— Nous voulons quoi ? — La paix !, par Pedro Rosa Mendes
En 2003, quand Charles Taylor était toujours Président du Liberia et menait des guerres sanglantes dans toute la région, un groupe de femmes de Monrovia, la capitale, a décidé d’organiser une manifestation pour la paix. Elles se sont rencontrées devant le siège du Gouvernement, exigeant la paix des mêmes hommes dont Taylor se servait pour réprimer la population. La guerre ne s’est pas terminée, et les femmes ont commencé à se rassembler toutes les semaines dans un vieil aérodrome de la capitale. Elles ne se sont jamais démobilisées, même quand les combats d’artillerie ont eu lieu dans la ville.

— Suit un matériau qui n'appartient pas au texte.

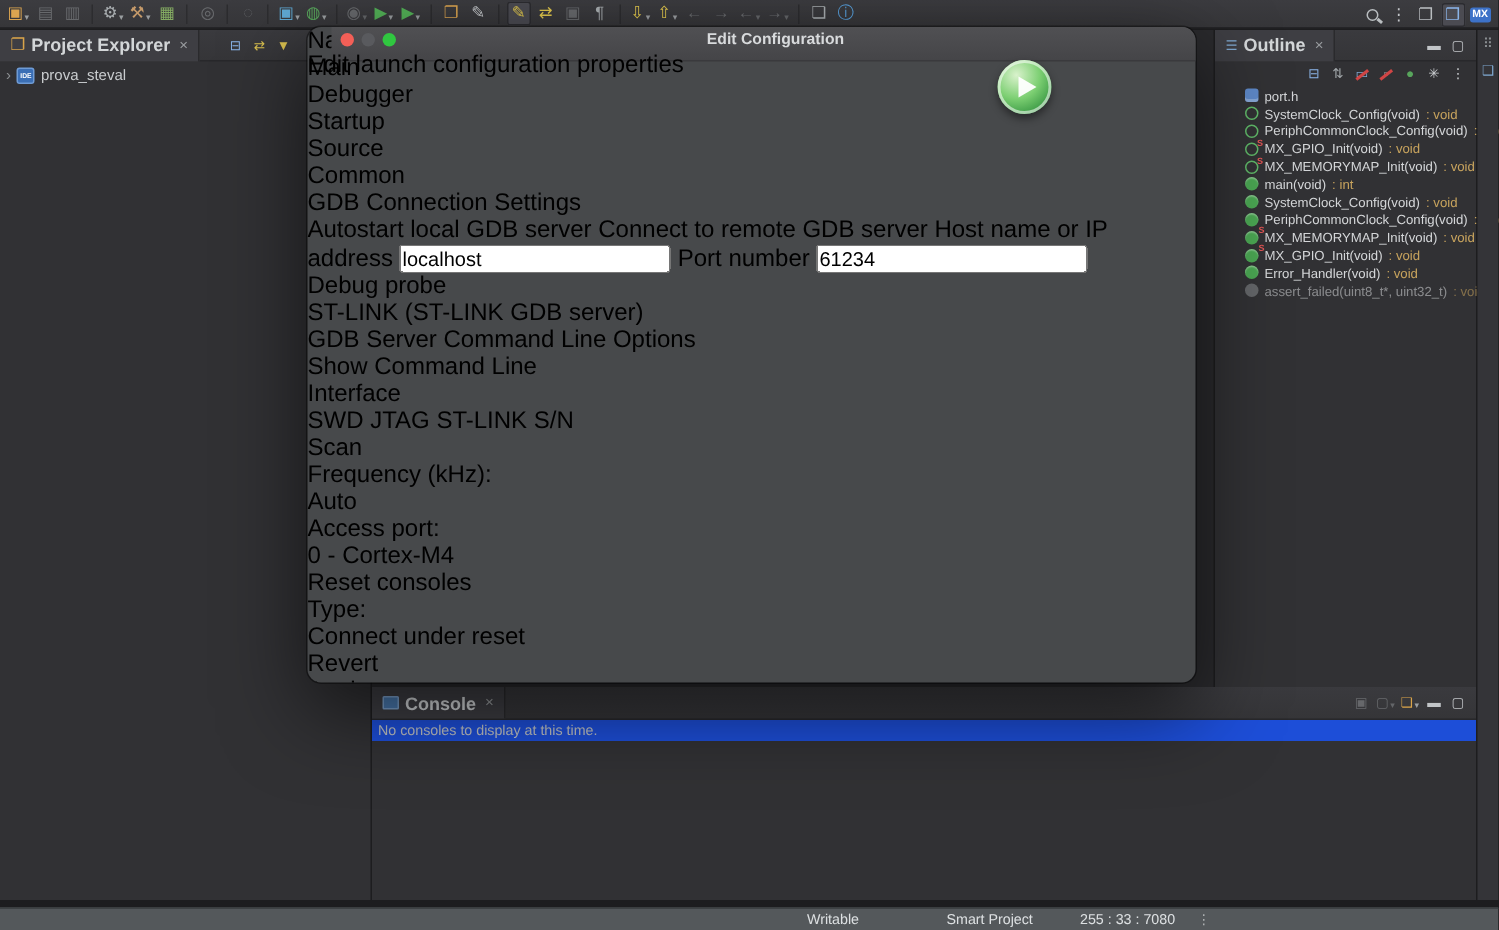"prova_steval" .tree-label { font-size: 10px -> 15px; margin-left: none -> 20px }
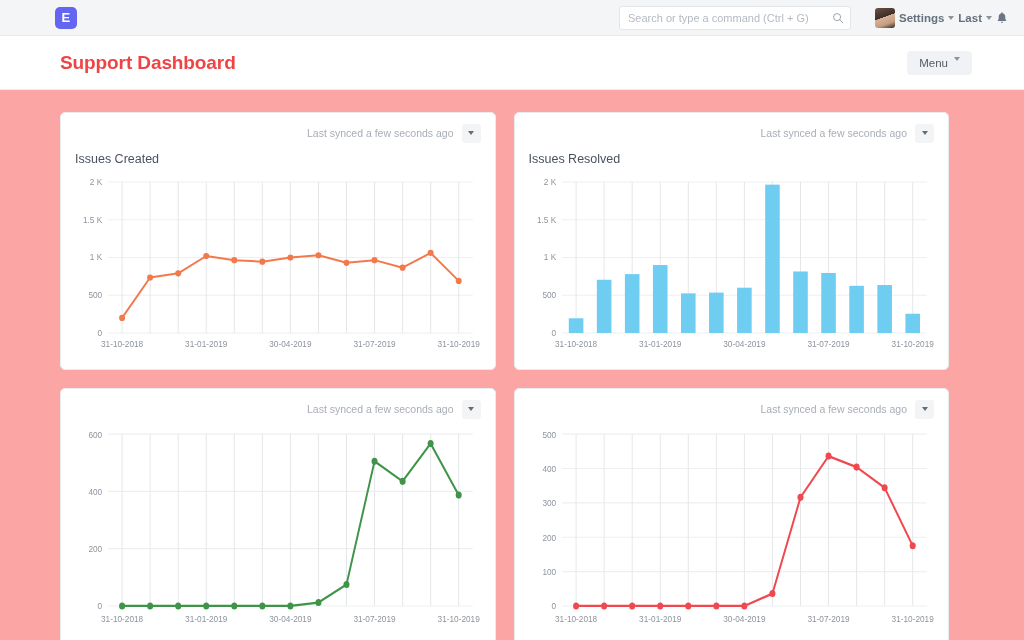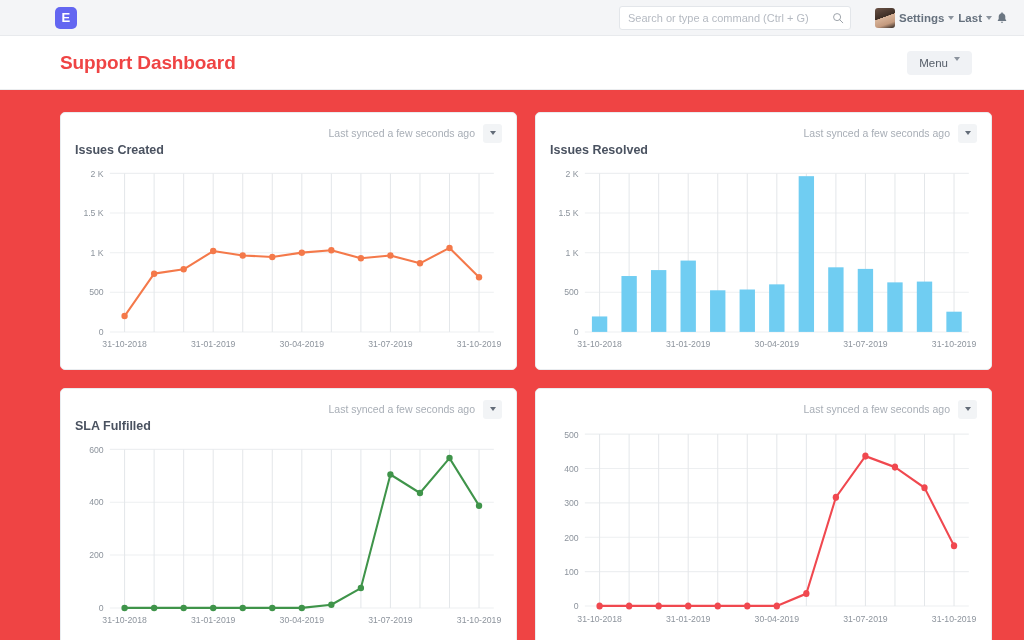"Last synced a few seconds" .content { background: #ef4444 -> #fca5a5; padding: 22px 32px 0 60px -> 22px 75px 0 60px }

Elles étaient environ septante femmes le jour où j’ai rendu visite au groupe, chantant et priant sur la piste vide, vêtues de blanc, comme des oiseaux en plein soleil, septante femmes « lassées de la guerre, de ne pas être écoutées ».
— Nous voulons quoi ? — La paix !
Durant les semaines de combat à Monrovia, seule une d’entre elles est parvenue à accéder à l’aérodrome – mais au moins, elle était là pour représenter les autres. Qu’elles soient au nombre d’une ou de septante, il s’agit de la même voix, la voix de toutes : la voix d’une saturation de tant de violence, qui est devenue désormais impatiente, incontournable, urgente, finalement puissante, courageuse, après tant de viols, amputations et enfants perdus pour la guerre des hommes.
— Nous voulons quoi ? — La paix !
Pendant des mois, les femmes-oiseaux ont défié le danger et continué à protester et prier « pour la paix totale ». C’était la deuxième phase de la protestation « Oui à la paix, la guerre plus jamais ». La devise de la première phase était « Stop à la guerre ».
« Nous ne voulons pas d’hommes. Nous voulons des leaders », crie Mama Suba, délocalisée de la province de Lofa, au nord du pays. Plusieurs femmes se sont levées et ont parlé de leur expérience. Elles ont toutes perdu quelque chose. Mama Shari, par exemple, a perdu ses deux enfants, quand une roquette est tombée sur sa maison, un lundi d’août. Margareth a été rattrapée par la guerre, en 1990, dans la province de Margibi ; les soldats de Charles Taylor lui ont coupé le bras droit. Cette amputation ne l’empêche pas de ressentir du bonheur, un bonheur furieux. Margareth adore faire de la musique, tout en sautant, avec une matraque bien serrée contre l’aisselle.
« Nous, les femmes, nous sommes des pacificatrices naturelles. Nous avons déjà outrepassé nos différences, car nous souffrons toutes des mêmes crimes », explique Etweda Cooper, leader du mouvement pacifiste féminin libérien. Qu’est-ce qui fait bouger les femmes comme elle ? « Nous avons vu des horreurs indescriptibles. Nous n’avons pas besoin d’autre source d’impulsion ».
Aujourd’hui, le Liberia a une femme comme présidente de la République, Ellen Johnson Sirleaf. Elle a été choisie contre plusieurs hommes de guerre. Dit d’une autre façon : l’exigence d’un droit a cédé la place au besoin de le concrétiser. L’opposé serait, littéralement, lettre morte.